The records should be restated exactly from their first line through the line with "Arquitectura Zen 5" in it.
*** Begin section ***
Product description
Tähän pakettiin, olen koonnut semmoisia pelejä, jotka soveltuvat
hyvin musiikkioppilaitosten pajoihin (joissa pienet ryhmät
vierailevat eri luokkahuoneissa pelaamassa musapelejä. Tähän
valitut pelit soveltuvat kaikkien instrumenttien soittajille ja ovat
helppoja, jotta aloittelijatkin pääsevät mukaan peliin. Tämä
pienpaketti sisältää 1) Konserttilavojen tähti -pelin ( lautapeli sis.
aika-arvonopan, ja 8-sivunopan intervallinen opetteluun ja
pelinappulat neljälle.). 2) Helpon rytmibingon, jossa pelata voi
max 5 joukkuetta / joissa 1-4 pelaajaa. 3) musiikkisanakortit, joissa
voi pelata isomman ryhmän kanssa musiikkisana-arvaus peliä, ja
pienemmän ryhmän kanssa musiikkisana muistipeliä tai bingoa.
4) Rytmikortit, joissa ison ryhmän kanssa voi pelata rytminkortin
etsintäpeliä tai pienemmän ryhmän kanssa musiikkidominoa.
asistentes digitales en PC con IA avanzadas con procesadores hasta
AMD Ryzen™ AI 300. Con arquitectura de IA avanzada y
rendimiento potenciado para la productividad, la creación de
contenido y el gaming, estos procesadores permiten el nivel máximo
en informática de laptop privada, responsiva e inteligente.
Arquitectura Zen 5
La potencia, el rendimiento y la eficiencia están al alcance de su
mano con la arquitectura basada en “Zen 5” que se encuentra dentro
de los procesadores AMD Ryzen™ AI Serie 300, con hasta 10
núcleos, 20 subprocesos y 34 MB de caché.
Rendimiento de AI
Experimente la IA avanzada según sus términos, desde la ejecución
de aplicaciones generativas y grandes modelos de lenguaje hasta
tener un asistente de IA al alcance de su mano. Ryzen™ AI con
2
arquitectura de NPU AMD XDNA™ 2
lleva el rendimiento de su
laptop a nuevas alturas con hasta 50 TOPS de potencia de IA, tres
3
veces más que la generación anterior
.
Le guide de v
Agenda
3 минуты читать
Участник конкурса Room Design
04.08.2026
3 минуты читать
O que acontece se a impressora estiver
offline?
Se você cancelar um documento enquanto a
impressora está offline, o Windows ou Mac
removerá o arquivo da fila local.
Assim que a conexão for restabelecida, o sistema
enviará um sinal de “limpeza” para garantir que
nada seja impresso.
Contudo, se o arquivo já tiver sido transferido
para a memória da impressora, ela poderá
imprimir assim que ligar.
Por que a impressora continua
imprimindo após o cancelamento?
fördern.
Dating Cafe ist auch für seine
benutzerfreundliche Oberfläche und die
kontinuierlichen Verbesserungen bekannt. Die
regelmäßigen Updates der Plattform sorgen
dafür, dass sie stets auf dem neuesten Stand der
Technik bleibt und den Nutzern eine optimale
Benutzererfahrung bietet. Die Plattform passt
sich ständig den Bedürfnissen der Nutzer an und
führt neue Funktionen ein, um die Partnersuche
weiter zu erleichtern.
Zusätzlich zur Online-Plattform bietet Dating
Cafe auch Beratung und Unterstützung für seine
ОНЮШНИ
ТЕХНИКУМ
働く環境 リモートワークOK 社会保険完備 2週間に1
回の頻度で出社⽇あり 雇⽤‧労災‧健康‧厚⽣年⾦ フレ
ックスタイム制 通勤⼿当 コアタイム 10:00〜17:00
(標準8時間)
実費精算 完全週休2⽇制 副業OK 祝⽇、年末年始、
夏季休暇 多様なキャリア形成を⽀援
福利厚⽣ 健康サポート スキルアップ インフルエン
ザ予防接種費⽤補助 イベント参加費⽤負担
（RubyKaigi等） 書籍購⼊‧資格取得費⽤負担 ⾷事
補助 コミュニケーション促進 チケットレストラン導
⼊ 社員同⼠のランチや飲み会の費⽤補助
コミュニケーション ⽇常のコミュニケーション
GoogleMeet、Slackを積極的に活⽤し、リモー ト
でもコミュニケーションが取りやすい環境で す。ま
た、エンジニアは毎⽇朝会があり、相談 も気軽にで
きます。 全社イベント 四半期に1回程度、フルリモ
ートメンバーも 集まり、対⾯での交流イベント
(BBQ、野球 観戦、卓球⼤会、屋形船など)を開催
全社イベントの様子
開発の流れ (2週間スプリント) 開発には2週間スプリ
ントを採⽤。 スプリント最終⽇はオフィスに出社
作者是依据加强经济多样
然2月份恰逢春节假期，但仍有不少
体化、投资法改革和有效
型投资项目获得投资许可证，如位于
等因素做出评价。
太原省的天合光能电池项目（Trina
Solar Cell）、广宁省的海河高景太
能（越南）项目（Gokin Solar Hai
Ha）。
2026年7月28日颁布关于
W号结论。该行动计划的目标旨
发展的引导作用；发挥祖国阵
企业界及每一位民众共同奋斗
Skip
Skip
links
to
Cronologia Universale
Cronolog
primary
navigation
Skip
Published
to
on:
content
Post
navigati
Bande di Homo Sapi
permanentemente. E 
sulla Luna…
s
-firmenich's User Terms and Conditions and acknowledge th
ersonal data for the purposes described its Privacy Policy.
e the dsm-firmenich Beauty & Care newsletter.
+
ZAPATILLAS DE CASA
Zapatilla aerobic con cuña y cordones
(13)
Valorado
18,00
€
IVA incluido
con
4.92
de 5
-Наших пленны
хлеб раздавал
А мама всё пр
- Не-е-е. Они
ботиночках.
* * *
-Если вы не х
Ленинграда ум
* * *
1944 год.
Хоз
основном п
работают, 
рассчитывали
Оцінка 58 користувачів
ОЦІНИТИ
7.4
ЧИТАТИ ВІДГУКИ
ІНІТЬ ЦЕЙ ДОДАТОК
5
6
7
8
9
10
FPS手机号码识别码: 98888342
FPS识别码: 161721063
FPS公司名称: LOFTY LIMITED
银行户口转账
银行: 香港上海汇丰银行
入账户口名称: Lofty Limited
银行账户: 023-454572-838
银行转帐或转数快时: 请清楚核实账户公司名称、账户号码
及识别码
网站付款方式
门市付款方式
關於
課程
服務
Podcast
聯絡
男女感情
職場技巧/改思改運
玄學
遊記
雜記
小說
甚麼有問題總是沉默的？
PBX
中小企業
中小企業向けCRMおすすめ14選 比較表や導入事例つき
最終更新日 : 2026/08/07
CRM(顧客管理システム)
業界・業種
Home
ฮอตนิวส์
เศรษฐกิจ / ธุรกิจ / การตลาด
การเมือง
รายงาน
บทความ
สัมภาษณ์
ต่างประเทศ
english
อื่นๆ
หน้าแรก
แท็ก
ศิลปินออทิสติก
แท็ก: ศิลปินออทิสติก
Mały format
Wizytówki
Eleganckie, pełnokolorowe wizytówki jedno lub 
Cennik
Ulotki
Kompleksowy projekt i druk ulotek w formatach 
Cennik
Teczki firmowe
*** End section ***
◆ **Finished exercise**:
Product description
Tähän pakettiin, olen koonnut semmoisia pelejä, jotka soveltuvat
hyvin musiikkioppilaitosten pajoihin (joissa pienet ryhmät
vierailevat eri luokkahuoneissa pelaamassa musapelejä. Tähän
valitut pelit soveltuvat kaikkien instrumenttien soittajille ja ovat
helppoja, jotta aloittelijatkin pääsevät mukaan peliin. Tämä
pienpaketti sisältää 1) Konserttilavojen tähti -pelin ( lautapeli sis.
aika-arvonopan, ja 8-sivunopan intervallinen opetteluun ja
pelinappulat neljälle.). 2) Helpon rytmibingon, jossa pelata voi
max 5 joukkuetta / joissa 1-4 pelaajaa. 3) musiikkisanakortit, joissa
voi pelata isomman ryhmän kanssa musiikkisana-arvaus peliä, ja
pienemmän ryhmän kanssa musiikkisana muistipeliä tai bingoa.
4) Rytmikortit, joissa ison ryhmän kanssa voi pelata rytminkortin
etsintäpeliä tai pienemmän ryhmän kanssa musiikkidominoa.
asistentes digitales en PC con IA avanzadas con procesadores hasta
AMD Ryzen™ AI 300. Con arquitectura de IA avanzada y
rendimiento potenciado para la productividad, la creación de
contenido y el gaming, estos procesadores permiten el nivel máximo
en informática de laptop privada, responsiva e inteligente.
Arquitectura Zen 5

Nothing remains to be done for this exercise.